The HOA legal structure and scheme is basically authoritarian in nature: strong central power, limited political freedoms, no accountability, and under the rule of man, not law.
CCHAL[1] argues be careful of “’rules’ put in place in the name of ‘health and safety.’ Yes, some – but not all – may be necessary, but the pandemic creates an environment for putting in place some repressive rules too.” And reading the Golden Rain proposed rules, yes, in my opinion also, they are repressive.
1. Pay a $500 deposit to get the ball rolling;
2. Apply for a permit at least three days before a planned protest;
3. Pick a maximum one-hour time slot during the day for the demonstration;
4. Ensure all participants social distance and stay out of roadways;
5. Plan on paying for any damage and cleanup costs;
6. Host protests only in an area bounded by three roads.
Proposed only rule 4 can be argued as in the interest of members health, safety and welfare as the GR CEO stated to the East Bay Times “This comes back to safety.”[2] Rule 5 comes across as intimidation as this topic is already contained within the governing documents, and assumes violence will occur. According to the article, indicating another overly broad sweep at restrictions, GR’s intent was directed at dealing with protestors, as occurred in May in regard to BLM, yet the rules apply to any gathering of members. Rules 3 and 6 appear to be arbitrary restraint on free speech.
Rule 1 is punitive and is in violation of California law enacted in 2017, SB 407,[3] as pointed out by CCHAL. In general, the GR board/trustees seem to have ignored the law and cannot say that they didn’t know the law.
According to East Bay, “Golden Rain CEO Tim O’Keefe told the committee that the Davis Sterling Act doesn’t apply here because the foundation is a private organization, not a ‘common interest’ area like a homeowner’s association.” That’s an unbelievable and irresponsible falsehood by the GF CEO! In the 2017 directly involving Golden Rain, the appellate court held,
“The court found that GRF is an ‘association’ subject to the Davis-Stirling Common Interest Development Act (Civ. Code, § 1350 et seq.) (the Davis-Stirling Act). fn. 1 We agree, and affirm.” (Golden Rain Foundation v. Carol Franz, 163 Cal.App.4th 1141 (2008). (Plaintiffs were Leisure World members).
HOA members should understand that the common defense of BODs is “upon advice of attorney,” and in this case we hear that “the proposed rules had been reviewed by the organization’s attorney.”[4] Are you aware of attorney rules of professional conduct? You would be surprised what they have been getting away with as I inform readers in my post.[5]
Two things stand out in my mind, from years of studying and analyzing BOD motivations and defenses, many times supported by the HOA attorney’s opinion: these HOA boards/trustees are rogue BODs functioning with complete disregard of the laws. HOA members BEWARE of your BOD and the opinions of its attorney!
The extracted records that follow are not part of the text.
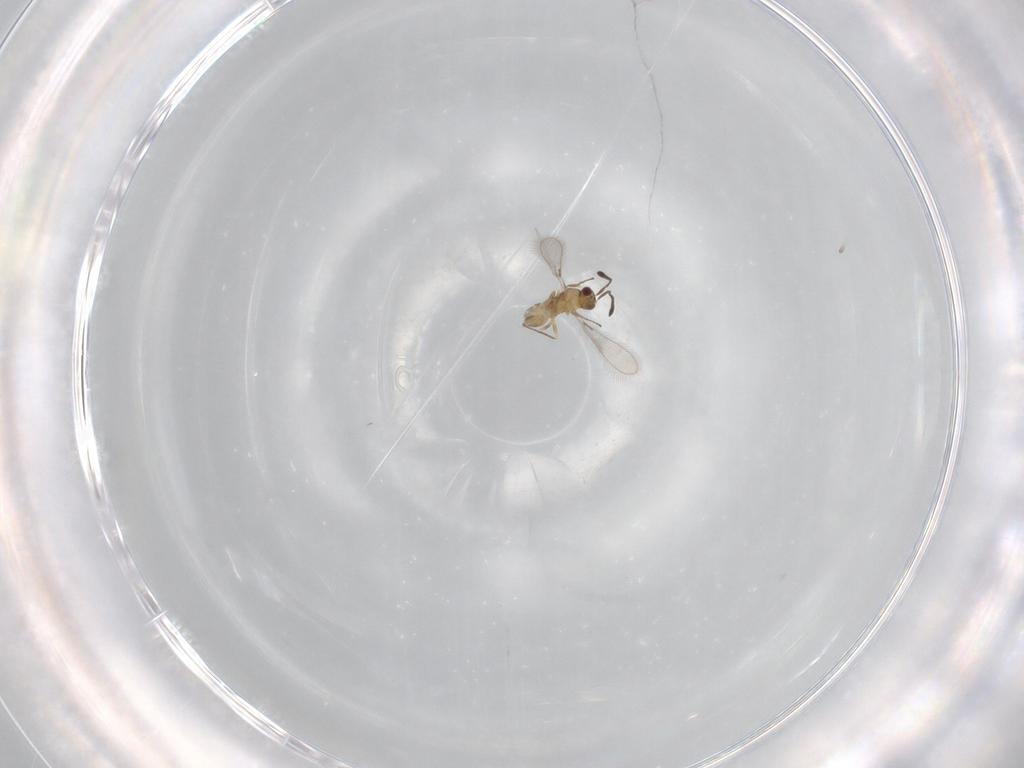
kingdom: Animalia
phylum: Arthropoda
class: Insecta
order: Hymenoptera
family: Mymaridae
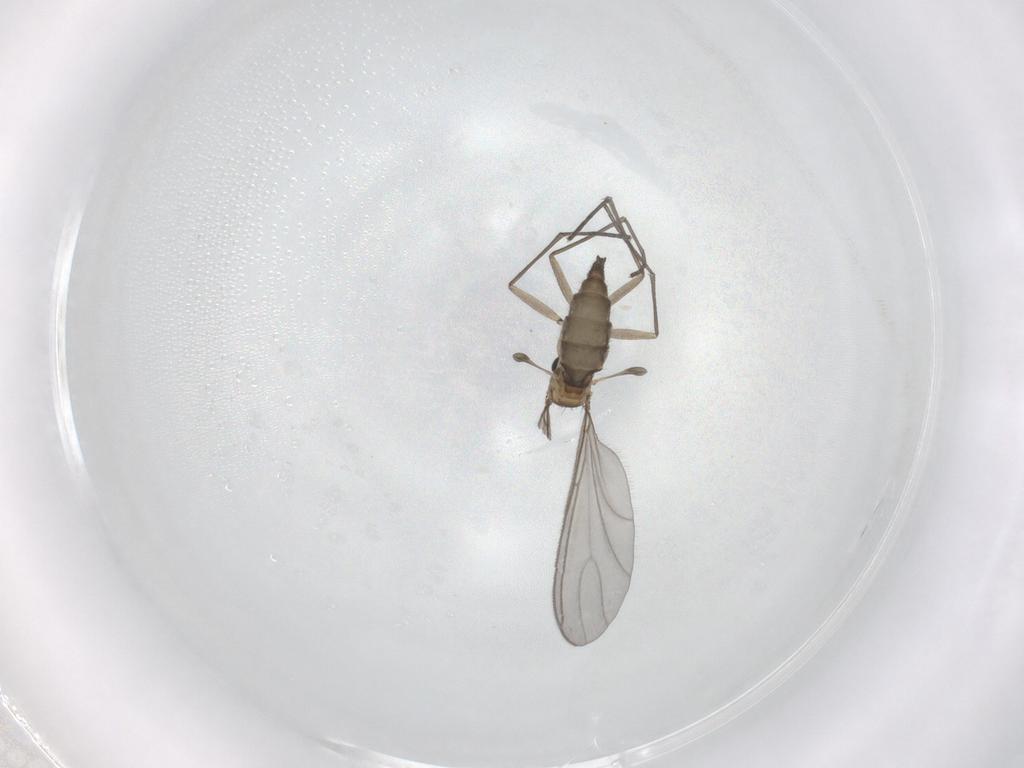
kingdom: Animalia
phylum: Arthropoda
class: Insecta
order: Diptera
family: Sciaridae
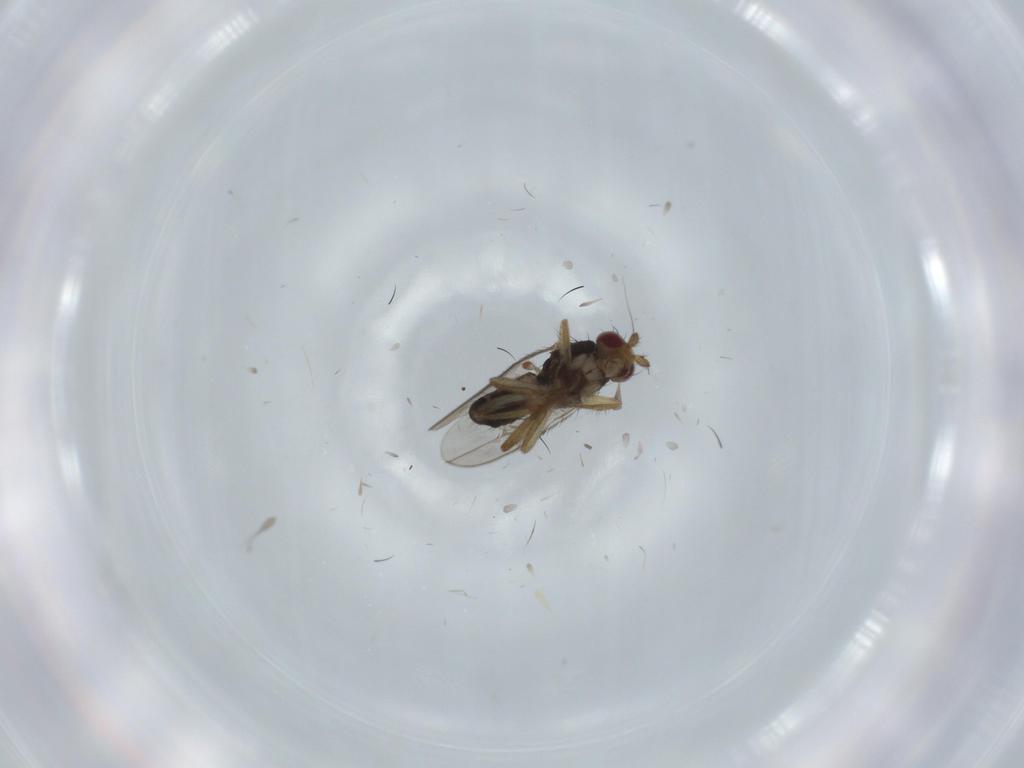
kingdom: Animalia
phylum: Arthropoda
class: Insecta
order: Diptera
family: Sphaeroceridae
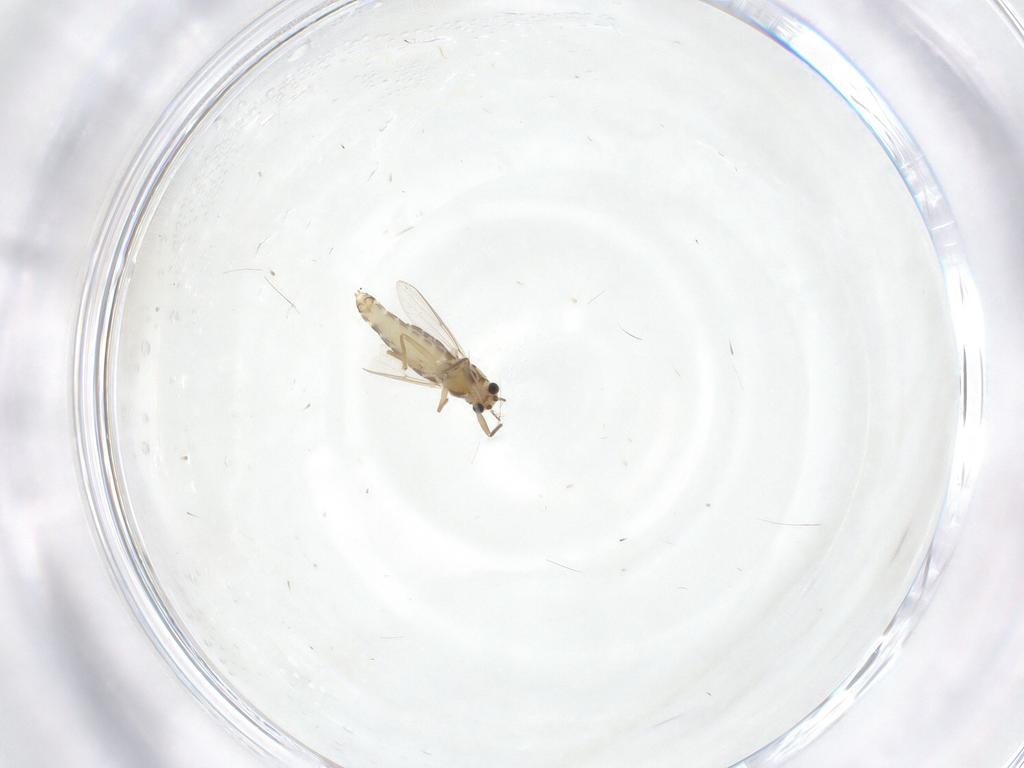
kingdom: Animalia
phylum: Arthropoda
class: Insecta
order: Diptera
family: Chironomidae
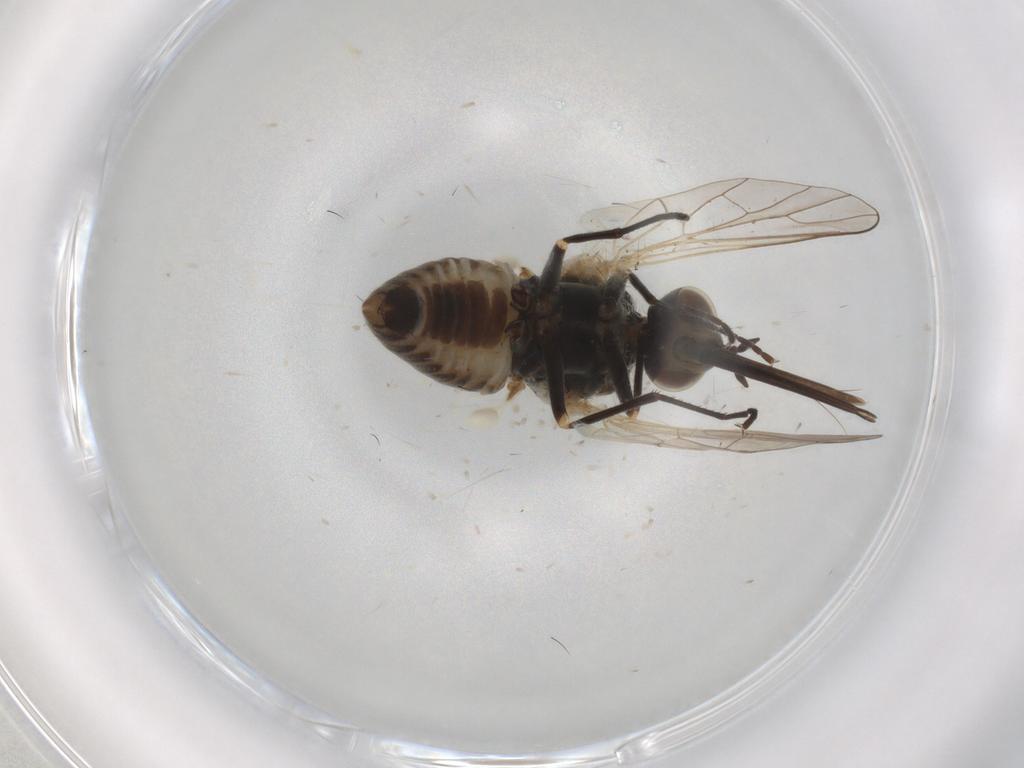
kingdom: Animalia
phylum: Arthropoda
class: Insecta
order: Diptera
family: Bombyliidae
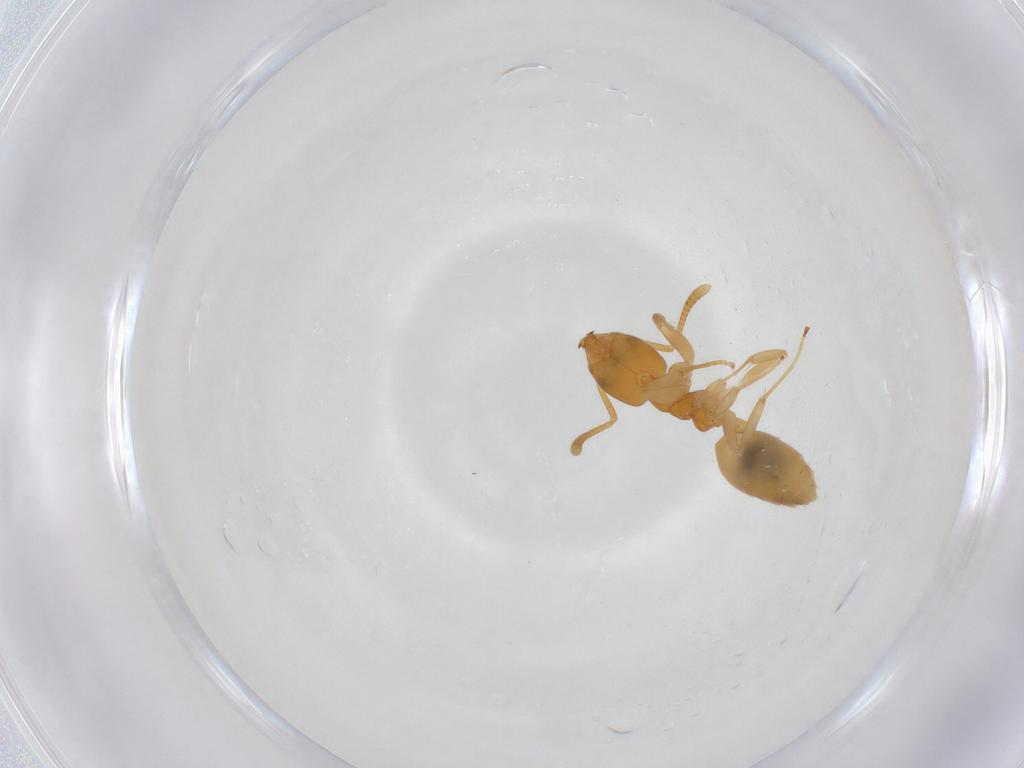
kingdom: Animalia
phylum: Arthropoda
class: Insecta
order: Hymenoptera
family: Formicidae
Relevant sections of SB 407 include:
4515. (a) It is the intent of the Legislature to ensure that members and residents of common interest developments have the ability to exercise their rights under law to peacefully assemble and freely communicate with one another and with others with respect to common interest development living or for social, political, or educational purposes.
(c) A member or resident of a common interest development shall not be required to pay a fee, make a deposit, obtain liability insurance, or pay the premium or deductible on the association’s insurance policy, in order to use a common area . . . .
(d) A member or resident of a common interest development . . . may bring a civil or small claims court action to enjoin the enforcement of a governing document. The court may assess a civil penalty of not more than five hundred dollars ($500) for each violation.
There is no legitimate justification for GF’s proposed rule changes except to assert its power and control over the members. In general, including GR, HOA boards are authoritarian and supported by too many members who are authoritarian followers. In order to successfully deal with the unjust powers and authority of BODs, the legislators, the public, and HOA members in particular need to read and understand the social and political culture of HOAs. Visit my posts on authoritarianism in HOA-Land.[6]
References
[1] Marjorie Murray, email letter of July 26, 2020, Center for California Homeowner Association Law (info@calhomelaw.org).
[2] Annie Sciacca, “Want to protest at Rossmoor? Schedule it during business hours,” East Bay Times, July 10, 2020.
[3] Chapter 236, California Revised Code (2017), SB 407. http://leginfo.legislature.ca.gov/faces/billTextClient.xhtml?bill_id=201720180SB407
[4] Id.
[5] See my post, A lesson in professional conduct for HOA attorneys (2020).
[6] George K. Staropoli, HOAs undermine principles of democratic America (2020); Authoritarianism in the HOA-Land Nation (2020).